Involvement with Affected Communities and Advocacy Groups
War has often been portrayed as an inevitable aspect of human existence. Yet, when examined closely, war is not simply the outcome of human nature but a byproduct of a particular social order: the state and the industrial civilization it sustains. War emerges as a tool to secure resources, consolidate power, and enforce borders — all in service of an extractive system rooted in imperialism and colonialism.
The State as the Engine of War
The modern state arose alongside systems of taxation, militarization, and centralized authority. To maintain itself, it requires the accumulation of resources, labor, and territory. War becomes its instrument to achieve these ends, not an accident but a deliberate strategy. States wage war to control populations, suppress dissent, and expand influence. Without the apparatus of the state, the capacity for organized, large-scale war would not exist.
Industrial Civilization and the Demand for Extraction
Industrial civilization depends on the continuous extraction of land, minerals, oil, and labor. This hunger for resources drives conflicts both within and between nations. The wars of the modern era — from colonial conquests to contemporary interventions in resource-rich regions — reveal that war is not simply about ideology or religion but about securing the raw materials necessary to sustain industrial economies.
Imperialism, Colonialism, and the Legacy of War
War is inseparable from the history of empire-building.

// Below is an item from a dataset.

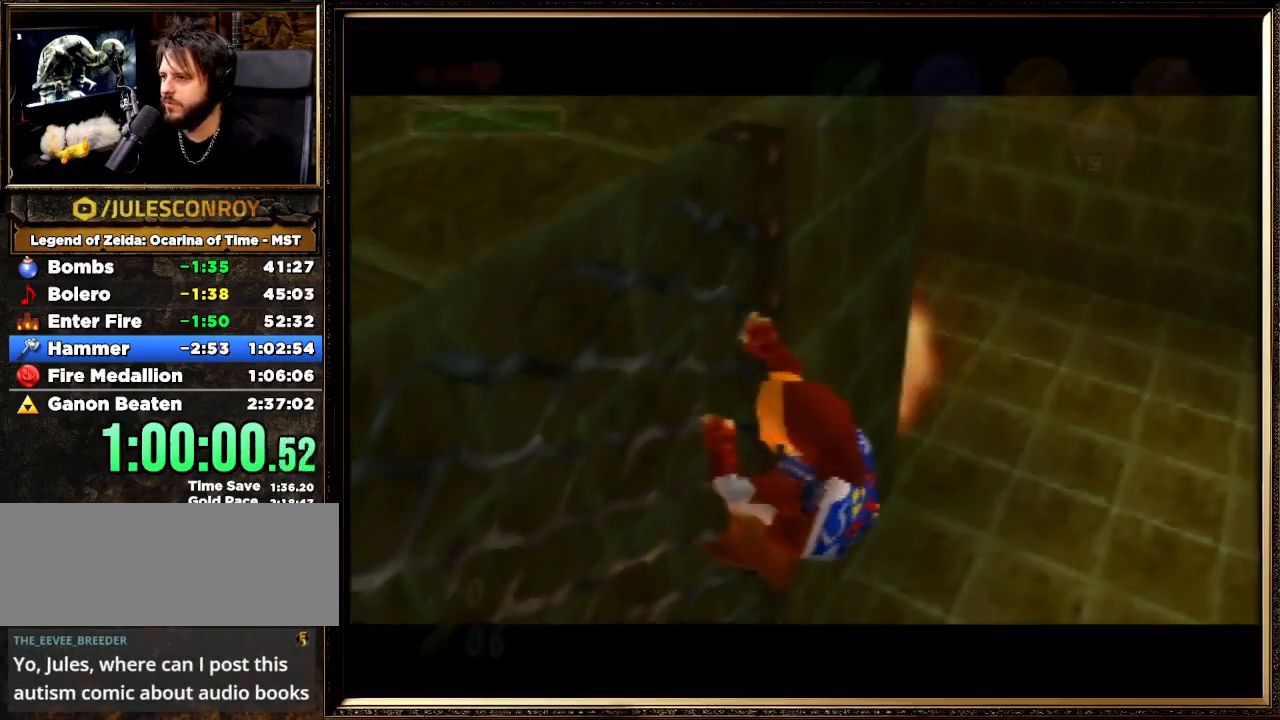
{"buttons": [], "left_stick": "up", "events": []}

Colonialism spread not through peaceful exchange but through violent conquest, justified by flags, borders, and fabricated notions of superiority. Even today, neocolonial wars are fought to maintain global hierarchies, ensuring that powerful states continue to dominate weaker ones through both direct violence and economic coercion.
Flags and Borders as Constructs of Division
The symbols of nationhood — flags, anthems, and borders — play a crucial role in fueling wars. They create artificial divisions among people who otherwise share common needs and struggles. The idea of the border transforms neighbors into enemies and land into property to be defended or seized. These constructs allow states to mobilize populations into fighting wars that serve the interests of elites rather than the collective good.
Call to Action: Decolonize. Reconnect. Unlearn. Relearn.
To move beyond war, we must:
- Decolonize our minds and societies, rejecting the myths of empire, nationalism, and state supremacy.
- Reconnect with the land, with each other, and with the traditions that value cooperation over domination.
- Unlearn the narratives that glorify war as honor, necessity, or progress.
- Relearn ways of living rooted in balance, reciprocity, and collective care.
Only by breaking free from the machinery of the state and industrial civilization can humanity move toward a future of true peace, justice, and ecological harmony.